A Computer Vision (CV) system powered by a Convolutional Neural Network (CNN). It processes images by first preprocessing them—resizing to consistent dimensions, normalizing pixel values, and augmenting the data for better training. Using MobileNetV2, a pretrained CNN backbone, the model extracts hierarchical features like edges, textures, and shapes, which are crucial for distinguishing between classes. The extracted features are passed through a global average pooling layer to create a compact representation, followed by a dense layer with a sigmoid activation function that outputs a probability score between 0 and 1.
This project implements a Computer Vision (CV) system for image classification, powered by a Convolutional Neural Network (CNN). The model is designed to distinguish between two classes: IDs and Passports.
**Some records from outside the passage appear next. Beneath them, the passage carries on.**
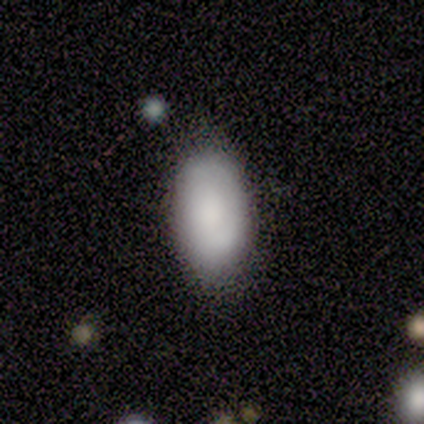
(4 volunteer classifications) This is likely a smooth galaxy (75%). How rounded: clearly in between (100%). Merging: possibly none (50%, tied with minor disturbance).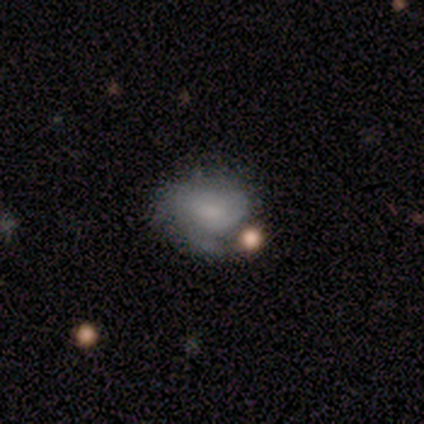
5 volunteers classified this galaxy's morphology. A smooth galaxy with no disk features (80%) that is in between round and cigar-shaped (100%).

Vote fractions:
- Smooth or featured? smooth: 80% / featured or disk: 20% / star or artifact: 0%
- How rounded? in between: 100% / round: 0% / cigar-shaped: 0%
- Merging? none: 60% / major disturbance: 20% / merger: 20% / minor disturbance: 0%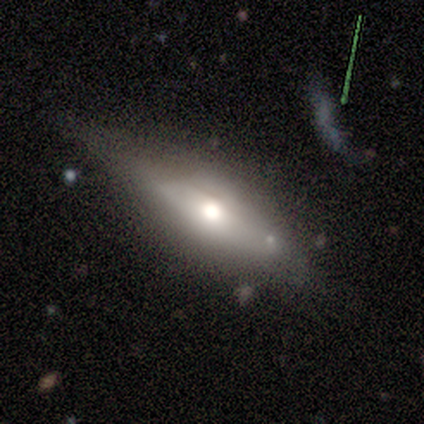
A smooth galaxy with no disk features (60%) that is in between round and cigar-shaped (67%).

Vote fractions:
- Smooth or featured? smooth: 60% / featured or disk: 40% / star or artifact: 0%
- How rounded? in between: 67% / cigar-shaped: 33% / round: 0%
- Merging? none: 60% / minor disturbance: 20% / major disturbance: 20% / merger: 0%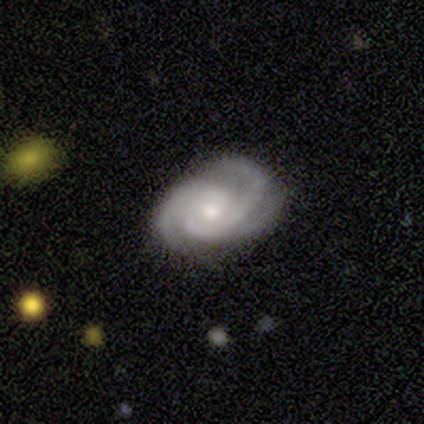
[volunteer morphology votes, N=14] Smooth or featured?
  - featured or disk: 86% *
  - smooth: 7%
  - star or artifact: 7%
Edge-on disk?
  - no: 100% *
  - yes: 0%
Bar?
  - no: 67% *
  - weak: 33%
  - strong: 0%
Spiral arms?
  - yes: 100% *
  - no: 0%
Spiral winding?
  - tight: 50% *
  - medium: 42%
  - loose: 8%
Spiral arm count?
  - 2: 58% *
  - 3: 42%
  - 1: 0%
  - 4: 0%
  - more than 4: 0%
  - can't tell: 0%
Bulge size?
  - moderate: 83% *
  - small: 17%
  - dominant: 0%
  - large: 0%
  - none: 0%
Merging?
  - none: 62% *
  - minor disturbance: 23%
  - major disturbance: 15%
  - merger: 0%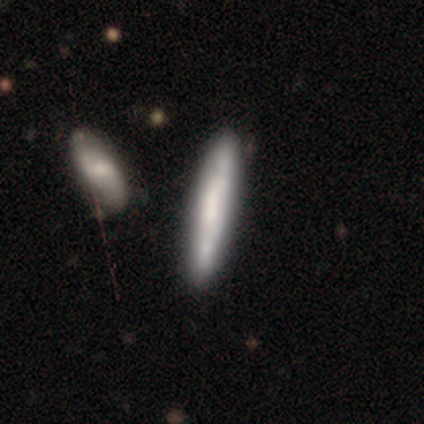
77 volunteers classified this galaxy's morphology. Smooth or featured? 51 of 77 (66%) said smooth. How rounded? 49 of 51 (96%) said cigar-shaped. Merging? 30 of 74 (41%) said none.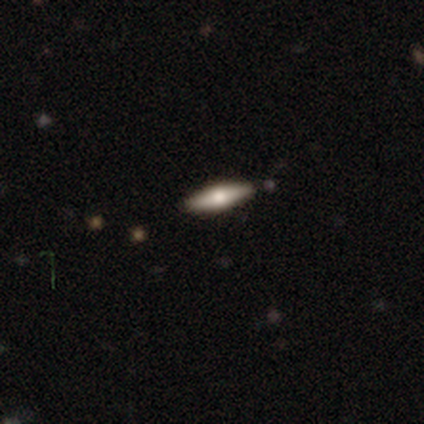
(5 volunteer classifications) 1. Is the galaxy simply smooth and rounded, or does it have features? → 60% featured or disk, 40% smooth, 0% star or artifact.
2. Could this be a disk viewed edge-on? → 100% yes, 0% no.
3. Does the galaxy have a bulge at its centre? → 100% rounded, 0% boxy, 0% none.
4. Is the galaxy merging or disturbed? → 100% none, 0% minor disturbance, 0% major disturbance, 0% merger.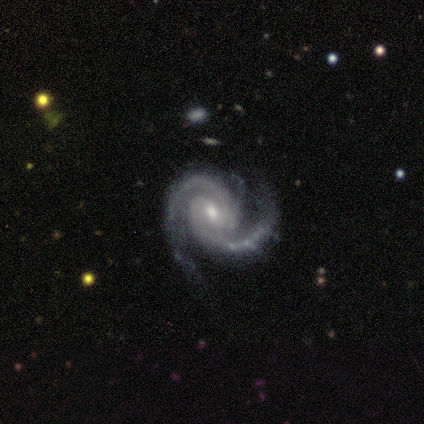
A featured or disk galaxy (100%) with a weak bar (40%, tied with no), 2 (100%) medium (60%) spiral arms (100%) and a moderate central bulge (60%).

Vote fractions:
- Smooth or featured? featured or disk: 100% / smooth: 0% / star or artifact: 0%
- Edge-on disk? no: 100% / yes: 0%
- Bar? weak: 40% (tied) / no: 40% (tied) / strong: 20%
- Spiral arms? yes: 100% / no: 0%
- Spiral winding? medium: 60% / tight: 40% / loose: 0%
- Spiral arm count? 2: 100% / 1: 0% / 3: 0% / 4: 0% / more than 4: 0% / can't tell: 0%
- Bulge size? moderate: 60% / small: 20% / none: 20% / dominant: 0% / large: 0%
- Merging? none: 40% (tied) / minor disturbance: 40% (tied) / merger: 20% / major disturbance: 0%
The system includes data preprocessing, model training, evaluation, and testing functionalities.
Resizing images to consistent dimensions (224x224).
Normalizing pixel values to a range of [0, 1].
Data augmentation (shearing, zooming, and horizontal flipping) to enhance training.
Base Model: MobileNetV2, a pre-trained CNN backbone, extracts hierarchical features such as edges, textures, and shapes.
Custom Layers:
Global Average Pooling layer to create a compact feature representation.
Dense layer with a sigmoid activation function to output a probability score between 0 and 1 for binary classification.
Model: Saved as .h5 format, which includes the entire model (architecture, weights, and optimizer state).
Model Architecture: Saved separately as .json format for modularity and reuse.
Testing:
Provided code to test the model on new images.
- Data Preprocessing
The dataset is loaded using TensorFlow's ImageDataGenerator for real-time augmentation.
Images are split into training (80%) and validation (20%) subsets.
Images are resized to 224x224 pixels and normalized for consistency.
- Model Training
MobileNetV2 is used as the backbone, with its pre-trained weights frozen initially.
The custom layers are added, and the model is compiled with:
Optimizer: Adam
Loss Function: Binary Crossentropy
Metrics: Accuracy
The model is trained for 10 epochs with an initial learning rate of 0.001.
- Fine-Tuning
Some layers of the pre-trained model are unfrozen for fine-tuning.
The learning rate is reduced to 1e-5, and the model is trained for an additional 5 epochs.
- Saving the Model
The trained model is saved in two formats:
.h5: Complete model (architecture + weights).
.json: Model architecture only.
- Testing
Testing functionality allows you to input new images and predict whether they belong to the "ID" or "Passport" class.
Example testing code is included in the repository.
How the Model Works
MobileNetV2 extracts features like edges, textures, and shapes from input images.
Feature Pooling:
A global average pooling layer reduces the feature maps to a compact representation.
Classification:
The dense layer outputs a probability score for each class.
Checking for Overfitting and Underfitting
Overfitting Indicators:
High accuracy on training data but low accuracy on validation data.
Large gap between training and validation loss.
Both training and validation accuracies are low.
Training and validation losses remain high.
Best Practices to Address Overfitting:
Use dropout layers to reduce overfitting.
Employ data augmentation for training.
Use early stopping to halt training when validation performance stops improving.
Best Practices to Address Underfitting:
Increase model capacity (e.g., add more layers or units).
Train for more epochs.
Ensure the learning rate is not too low.